**Task instructions:**
**1)** Copy the passage of the infrastructure legislation update word for word, starting at "April 01, 2014" and ending after "elections this November.".
**2)** Carry on the update on US infrastructure legislation from the point where it stops.

**Study text:**
□ □ □
PPP Update: US Infrastructure Legislation

PPP Update: US Infrastructure Legislation

April 01, 2014

The US Congress is considering multiple infrastructure funding bills. Will these bills facilitate broader use of public-private partnerships in the United States?

Some of the bills under consideration include new or expanded infrastructure financing programs and would encourage greater private-sector involvement in public projects. Congress is still debating the specifics. It appears somewhat more willing to set aside partisan wrangling in this area, but infrastructure spending bills remain challenging even in the best of times and will be particularly so in advance of the mid-term elections this November.

President Obama asked Congress to pass two infrastructure bills in his State of the Union message to Congress in late January. He asked Congress to reauthorize the federal government’s surface transportation programs, which most recently passed Congress in 2012 as the Moving Ahead for Progress in the 21st Century Act or “MAP-21.” He also asked Congress to reauthorize the federal government’s water resources programs under the Water Resources Development Act. The President followed up the State of the Union with a budget proposal in early March to authorize up to $302 billion in spending on MAP-21 over the next four years, although specific legislative language was not provided.

Congress is still talking about whether to create a new “national infrastructure fund.” A Partnership to Build America Act has been introduced in the House and Senate. There are several more proposals that various members of Congress have introduced that focus on specific issues related to infrastructure investment.

The House Transportation and Infrastructure Committee recently created a special panel to focus on public-private partnerships across various types of infrastructure, including all modes of transportation, water and public buildings. The panel’s recommendations may lead Congress to encourage project financing, private-sector investment and PPPs as part of the reauthorization of the surface transportation and water resources programs.

Surface Transportation

Congress has until September 30, 2014 to reauthorize the federal surface transportation programs under MAP-21 before the programs expire. A key concern for this bill is the level of funding that the federal government can provide from the increasingly strapped Highway Trust Fund. The US Department of Transportation is maintaining a Highway Trust Fund ticker at http://www.dot.gov/highway-trust-fund-ticker to show that the surface transportation programs continue to spend money faster than receipts are coming into the trust fund that funds these programs. Congress has not raised excise taxes on motor fuels, the primary source of revenue for transportation funding, since 1993 and few alternatives have been seriously considered. The funding issue was the topic of the first MAP-21 reauthorization hearing by the Senate Environment and Public Works Committee in February this year.
□ □ □
**Data for analysis:**
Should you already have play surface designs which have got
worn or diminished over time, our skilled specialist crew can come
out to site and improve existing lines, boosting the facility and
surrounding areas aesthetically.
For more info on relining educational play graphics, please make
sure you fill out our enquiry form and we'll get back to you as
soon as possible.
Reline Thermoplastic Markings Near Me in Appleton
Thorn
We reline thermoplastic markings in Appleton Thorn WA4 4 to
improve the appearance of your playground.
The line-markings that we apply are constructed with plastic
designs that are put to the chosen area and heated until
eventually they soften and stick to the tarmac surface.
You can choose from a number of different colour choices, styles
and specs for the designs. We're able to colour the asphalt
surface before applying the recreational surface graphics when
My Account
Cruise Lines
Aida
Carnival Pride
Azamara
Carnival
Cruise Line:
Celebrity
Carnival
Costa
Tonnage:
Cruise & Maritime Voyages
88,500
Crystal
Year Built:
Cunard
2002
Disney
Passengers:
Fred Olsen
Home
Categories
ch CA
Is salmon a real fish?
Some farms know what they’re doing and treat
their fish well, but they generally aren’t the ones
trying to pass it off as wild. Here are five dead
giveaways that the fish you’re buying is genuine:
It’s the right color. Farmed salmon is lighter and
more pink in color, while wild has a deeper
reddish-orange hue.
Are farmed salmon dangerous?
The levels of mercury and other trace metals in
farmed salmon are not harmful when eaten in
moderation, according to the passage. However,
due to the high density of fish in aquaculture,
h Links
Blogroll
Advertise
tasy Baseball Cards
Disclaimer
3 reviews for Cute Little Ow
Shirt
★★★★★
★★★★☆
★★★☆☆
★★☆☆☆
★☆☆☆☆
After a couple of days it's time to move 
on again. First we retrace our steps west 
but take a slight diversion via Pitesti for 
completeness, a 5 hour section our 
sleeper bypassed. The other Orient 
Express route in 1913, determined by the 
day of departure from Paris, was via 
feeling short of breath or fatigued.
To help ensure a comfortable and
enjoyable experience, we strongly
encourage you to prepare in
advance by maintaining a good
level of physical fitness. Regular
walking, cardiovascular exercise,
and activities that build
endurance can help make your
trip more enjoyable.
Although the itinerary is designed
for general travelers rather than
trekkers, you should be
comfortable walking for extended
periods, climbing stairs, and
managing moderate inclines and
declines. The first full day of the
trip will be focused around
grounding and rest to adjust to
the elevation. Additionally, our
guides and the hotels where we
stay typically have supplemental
□ □ □
**Results in order:**
**1)**
April 01, 2014

The US Congress is considering multiple infrastructure funding bills. Will these bills facilitate broader use of public-private partnerships in the United States?

Some of the bills under consideration include new or expanded infrastructure financing programs and would encourage greater private-sector involvement in public projects. Congress is still debating the specifics. It appears somewhat more willing to set aside partisan wrangling in this area, but infrastructure spending bills remain challenging even in the best of times and will be particularly so in advance of the mid-term elections this November.

**2)**
The President’s budget proposal includes $302 billion over four years for reauthorization of MAP-21, which is more spending than the Highway Trust Fund can support and an increase from the annual spending levels under the current MAP-21. The Obama administration is proposing to make up the funding gap through corporate tax reform. A Republican discussion draft of a corporate tax reform bill that Congressman Dave Camp (R-Michigan), the House tax-writing committee chairman, released in March would also dedicate some revenue raised through corporate tax reform to support the Highway Trust Fund. However, no action on corporate tax reform is expected this year.

The reality of federal shortfalls over the last several years has helped push state and local governments to consider new approaches for funding infrastructure. Several bills in Congress propose programs to encourage broader project financing and private investment through PPPs as an alternative to traditional funding mechanisms. Two of these financing programs that are relevant for PPPs in the context of the MAP-21 reauthorization are private activity bonds and the Transportation Infrastructure Finance and Innovation Act or “TIFIA” for short.

Private activity bonds allow tax-exempt borrowing to finance projects that serve a public purpose but that are owned, leased or in some cases operated by private companies. Expanding the capacity of the private activity bond program for surface transportation projects would facilitate the use of PPPs by ensuring that tax-exempt debt remains available for PPPs. Congress authorized the use of private activity bonds for surface transportation projects in 2005. The US Department of Transportation can allocate up to $15 billion in total in such tax-exempt financing authority for eligible projects. Private activity bonds are seeing more use for transportation PPPs. In 2013, such bonds were issued for the $763 million East End Crossing PPP between Indiana and Kentucky, the $1.35 billion North Tarrant Express PPP in Texas and the $1.5 billion Goethals Bridge PPP connecting New York and New Jersey.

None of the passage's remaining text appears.